Everyone has secrets; some have more than others. When it becomes necessary to transmit those secrets from one point to another, it’s important to protect the information while it’s in transit.
Cryptography presents various methods for taking legible, readable data, and transforming it into unreadable data for the purpose of secure transmission, and then using a key to transform it back into readable data when it reaches its destination.
Predating computers by thousands of years, cryptography has its roots in basic transposition ciphers, which assigns each letter of the alphabet a particular value. A simple example is to assign each letter a progressively higher number, where A=1, B=2, and so forth. Using this formula for example, the word “wiseGEEK”, once encrypted, would read “23 9 19 5 7 5 5 11”. During World War Two, machines were invented that made the ciphers more complicated and difficult to break, and today, computers have made cryptography even stronger still.
The Secure Sockets Layer (SSL) is a common encryption protocol used in e-commerce. When you make a purchase over the Internet, this is the technology the merchant uses to make sure you can safely transmit your credit card information. Using this protocol, your computer and the online merchant’s computer agree to create a type of private “tunnel” through the public Internet. This process is called the “handshake.” When you see a URL in your Web browser that starts with “https” instead of “http”, it is a secure connection that is using SSL.
Some methods of cryptography used a “secret key” to allow the recipient to decrypt the message. The most common secret key cryptosystem is the Data Encryption Standard (DES), or the more secure Triple-DES which encrypts the data three times.

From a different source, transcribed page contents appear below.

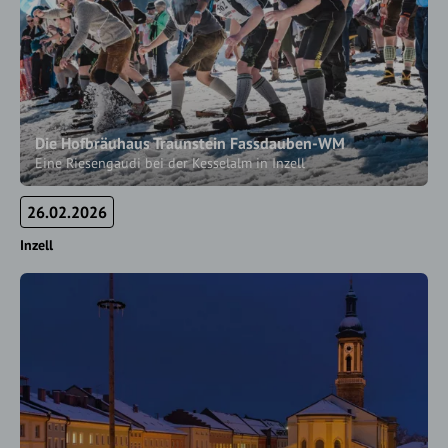
Die Hofbräuhaus Traunstein Fassdauben-WM
Eine Riesengaudi bei der Kesselalm in Inzell
26.02.2026
Inzell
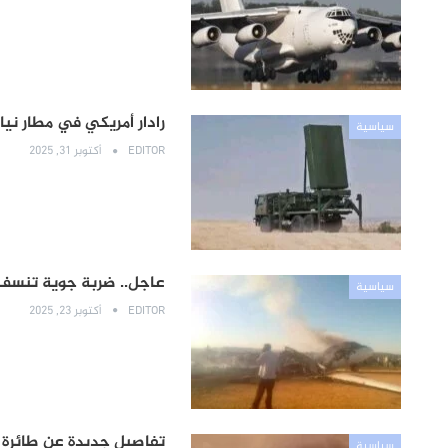
رادار أمريكي في مطار نيا
سياسية
EDITOR
أكتوبر 31, 2025
عاجل.. ضربة جوية تنسف 
سياسية
EDITOR
أكتوبر 23, 2025
تفاصيل جديدة عن طائرة 
سياسية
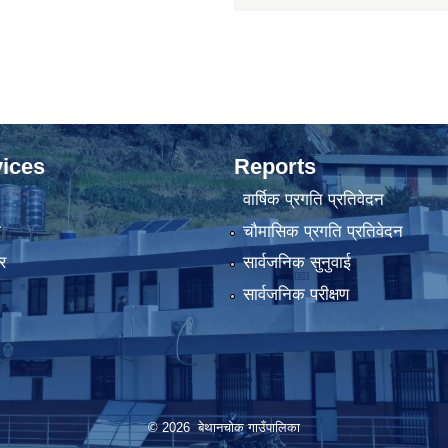
ices
Reports
वार्षिक प्रगति प्रतिवेदन
ा
चौमासिक प्रगति प्रतिवेदन
र
सार्वजनिक सुनुवाई
सार्वजनिक परीक्षण
© 2026 बेथानचोक गाउँपालिका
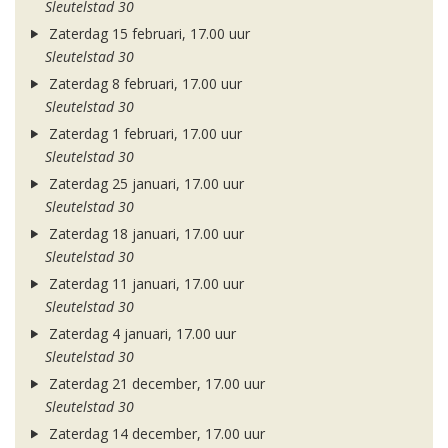
Sleutelstad 30
Zaterdag 15 februari, 17.00 uur
Sleutelstad 30
Zaterdag 8 februari, 17.00 uur
Sleutelstad 30
Zaterdag 1 februari, 17.00 uur
Sleutelstad 30
Zaterdag 25 januari, 17.00 uur
Sleutelstad 30
Zaterdag 18 januari, 17.00 uur
Sleutelstad 30
Zaterdag 11 januari, 17.00 uur
Sleutelstad 30
Zaterdag 4 januari, 17.00 uur
Sleutelstad 30
Zaterdag 21 december, 17.00 uur
Sleutelstad 30
Zaterdag 14 december, 17.00 uur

More common are systems that use a public key cryptography system, such as the Diffie-Hellman key agreement protocol. This system uses two keys that work together; a public one, which anyone can access, and a private one, which is kept secret by the party receiving the data. When you want to send a secure message to someone, you encrypt that message using the recipient’s public key. But once encrypted, the recipient must use his or her private key to decrypt it.

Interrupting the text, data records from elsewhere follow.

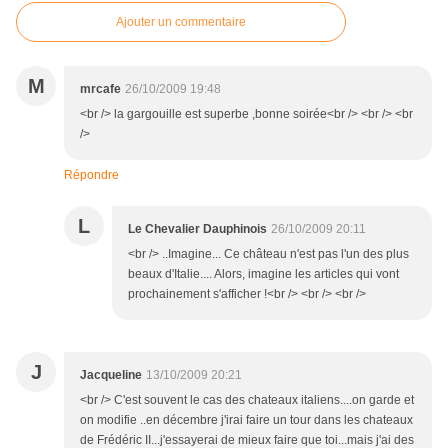
Ajouter un commentaire
M
mrcafe
26/10/2009 19:48
<br /> la gargouille est superbe ,bonne soirée<br /> <br /> <br
/>
Répondre
L
Le Chevalier Dauphinois
26/10/2009 20:11
<br /> ..Imagine... Ce château n'est pas l'un des plus
beaux d'Italie.... Alors, imagine les articles qui vont
prochainement s'afficher !<br /> <br /> <br />
J
Jacqueline
13/10/2009 20:21
<br /> C'est souvent le cas des chateaux italiens....on garde et
on modifie ..en décembre j'irai faire un tour dans les chateaux
de Frédéric II...j'essayerai de mieux faire que toi...mais j'ai des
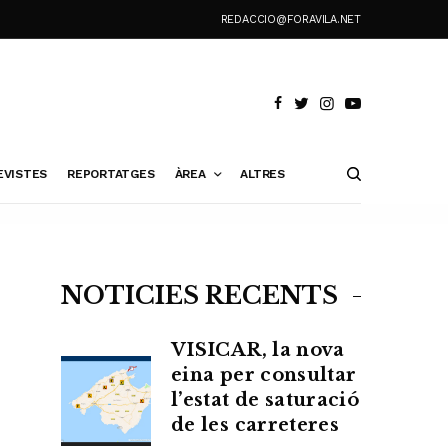
REDACCIO@FORAVILA.NET
EVISTES
REPORTATGES
ÀREA
ALTRES
NOTÍCIES RECENTS
VISICAR, la nova
eina per consultar
l’estat de saturació
de les carreteres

The goal of cryptography extends beyond merely making data unreadable, it also extends into user authentication, that is, providing the recipient with assurance that the encrypted message originated from a trusted source. Hash functions are sometimes used in conjunction with private key or public key cryptography. This is a type of one-way encryption, which applies an algorithm to a message, such that the message itself cannot be recovered. Unlike key-based cryptography, the goal of the hash function is not to encrypt data for later decryption, but to create a sort of digital fingerprint of a message. The value derived from applying the hash function can be re-calculated at the receiving end, to ensure that the message has not been tampered with during transit. Then, key-based cryptography is applied to decipher the message.